An Efficient Alternating Algorithm for ReLU-based Symmetric Matrix Decomposition
Qingsong Wang
TL;DR
The paper tackles low-rank symmetric matrix decomposition for non-negative, sparse data by formulating $M \approx \max(0,X)$ with $X=UU^{T}$. It introduces ReLU-NSMD and an accelerated alternating partial Bregman (AAPB) method that alternates between a closed-form $W$-update and a $U$-update solved via a Bregman proximal gradient step under the $L$-smad condition, achieving convergence guarantees under KL assumptions. Key contributions include a practical algorithm with closed-form subproblem updates, a rigorous convergence analysis, and extensive experiments on synthetic and real datasets demonstrating improved accuracy over state-of-the-art symmetric nonnegative matrix factorization baselines.

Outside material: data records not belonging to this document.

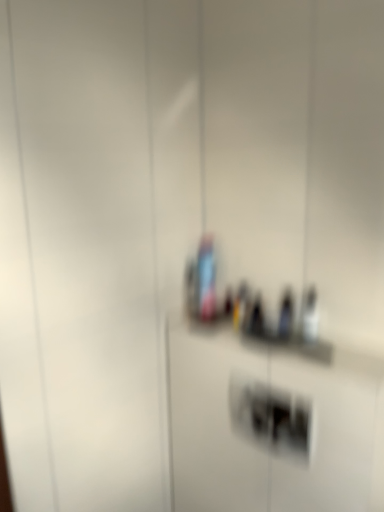
Question: From a real-world perspective, is white plastic light switch at center positioned over translucent glass bottle at center based on gravity?

Choices:
 (A) no
 (B) yes

Answer: (A)

Question: Is translucent glass bottle at center a part of white plastic light switch at center?

Choices:
 (A) no
 (B) yes

Answer: (A)

Question: Is white plastic light switch at center to the left of translucent glass bottle at center from the viewer's perspective?

Choices:
 (A) yes
 (B) no

Answer: (B)

Question: Is white plastic light switch at center far from translucent glass bottle at center?

Choices:
 (A) yes
 (B) no

Answer: (B)

Question: Does white plastic light switch at center lie in front of translucent glass bottle at center?

Choices:
 (A) yes
 (B) no

Answer: (A)

Question: Is the position of white plastic light switch at center more distant than that of translucent glass bottle at center?

Choices:
 (A) yes
 (B) no

Answer: (B)

Question: Is translucent glass bottle at center behind white plastic light switch at center?

Choices:
 (A) no
 (B) yes

Answer: (B)

Question: From a real-world perspective, is translucent glass bottle at center beneath white plastic light switch at center?

Choices:
 (A) no
 (B) yes

Answer: (A)

Question: Is translucent glass bottle at center placed right next to white plastic light switch at center?

Choices:
 (A) no
 (B) yes

Answer: (A)

Question: Can white plastic light switch at center be found inside translucent glass bottle at center?

Choices:
 (A) yes
 (B) no

Answer: (B)

Question: From the image's perspective, is translucent glass bottle at center below white plastic light switch at center?

Choices:
 (A) no
 (B) yes

Answer: (A)

Question: Does translucent glass bottle at center have a greater width compared to white plastic light switch at center?

Choices:
 (A) no
 (B) yes

Answer: (B)

Question: From the image's perspective, is white plastic light switch at center located above or below translucent glass bottle at center?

The work advances efficient, non-convex, non-smooth optimization for structured matrix decompositions and has potential impact on covariance estimation, spectral methods, and graph-based learning under non-negativity and sparsity constraints.
Abstract
Symmetric matrix decomposition is an active research area in machine learning. This paper focuses on exploiting the low-rank structure of non-negative and sparse symmetric matrices via the rectified linear unit (ReLU) activation function. We propose the ReLU-based nonlinear symmetric matrix decomposition (ReLU-NSMD) model, introduce an accelerated alternating partial Bregman (AAPB) method for its solution, and present the algorithm's convergence results. Our algorithm leverages the Bregman proximal gradient framework to overcome the challenge of estimating the global $L$-smooth constant in the classic proximal gradient algorithm. Numerical experiments on synthetic and real datasets validate the effectiveness of our model and algorithm.